# WHAT NEEDS TO BE DONE
Output only the lines of the entries that follow, starting at the one with "You will need" and running down to the one with "Duration of the project in weeks", both included and unchanged.

======

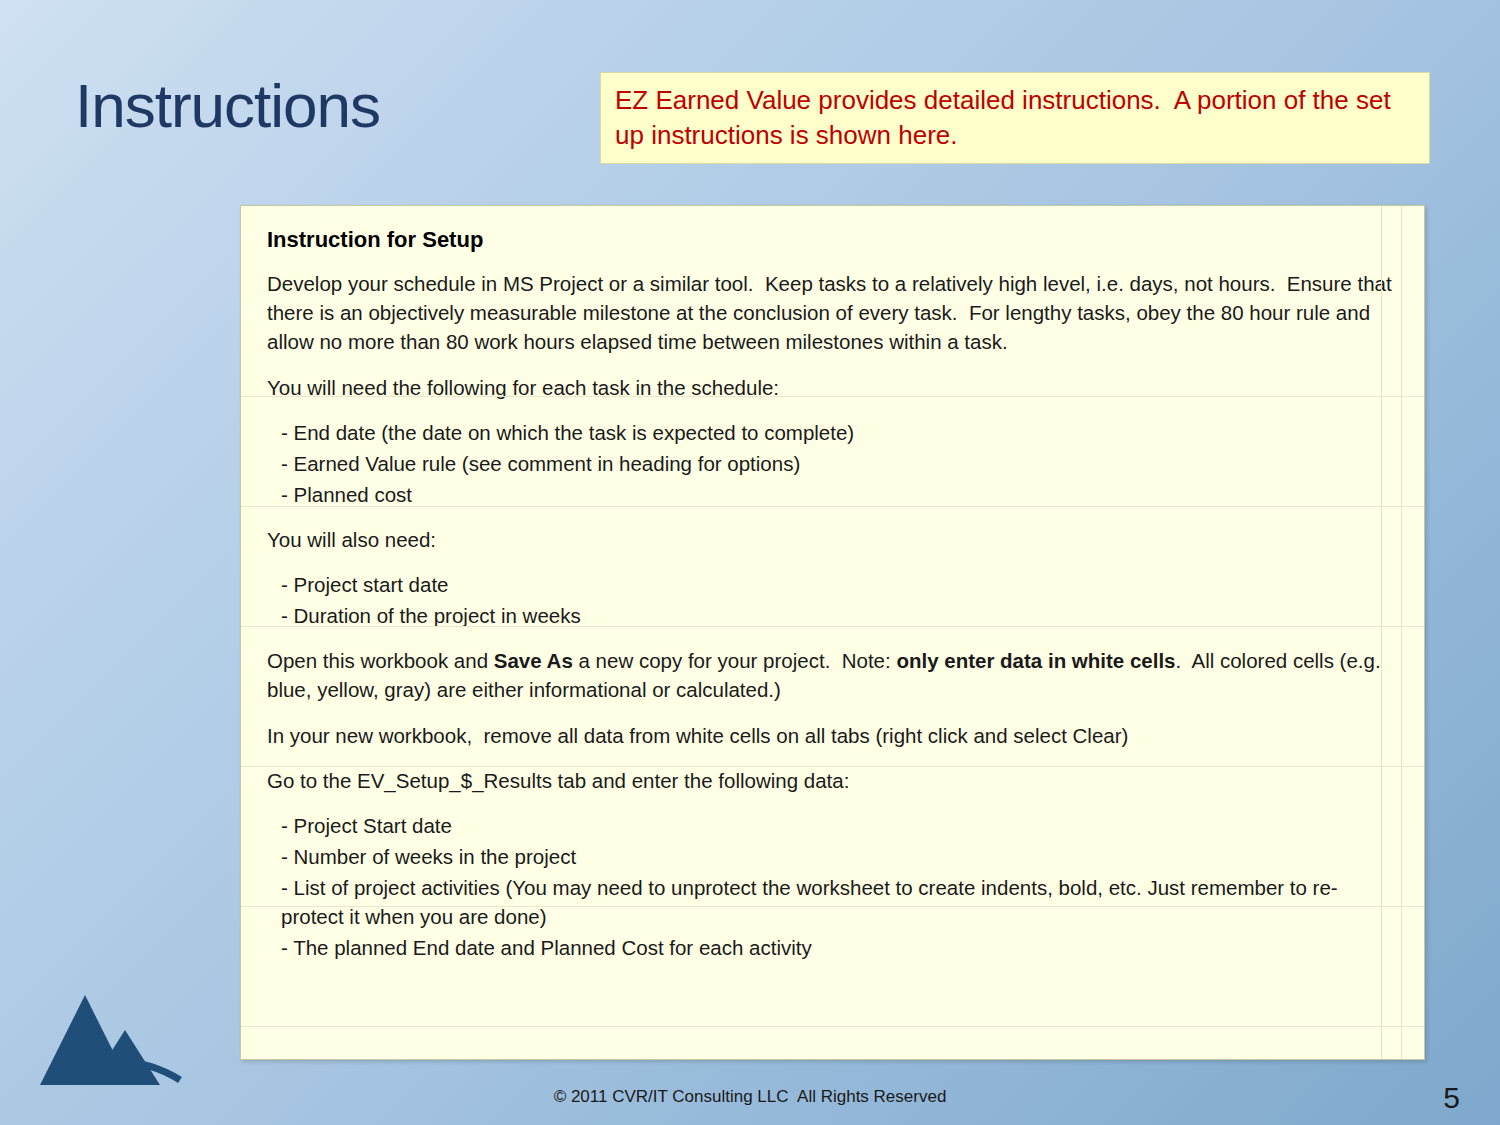Instructions
EZ Earned Value provides detailed instructions. A portion of the set up instructions is shown here.
Instruction for Setup
Develop your schedule in MS Project or a similar tool. Keep tasks to a relatively high level, i.e. days, not hours. Ensure that there is an objectively measurable milestone at the conclusion of every task. For lengthy tasks, obey the 80 hour rule and allow no more than 80 work hours elapsed time between milestones within a task.
You will need the following for each task in the schedule:
End date (the date on which the task is expected to complete)
Earned Value rule (see comment in heading for options)
Planned cost
You will also need:
Project start date
Duration of the project in weeks
Open this workbook and Save As a new copy for your project. Note: only enter data in white cells. All colored cells (e.g. blue, yellow, gray) are either informational or calculated.)
In your new workbook, remove all data from white cells on all tabs (right click and select Clear)
Go to the EV_Setup_$_Results tab and enter the following data:
Project Start date
Number of weeks in the project
List of project activities (You may need to unprotect the worksheet to create indents, bold, etc. Just remember to re-protect it when you are done)
The planned End date and Planned Cost for each activity
© 2011 CVR/IT Consulting LLC All Rights Reserved
5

======

# TASK RESPONSE
You will need the following for each task in the schedule:
End date (the date on which the task is expected to complete)
Earned Value rule (see comment in heading for options)
Planned cost
You will also need:
Project start date
Duration of the project in weeks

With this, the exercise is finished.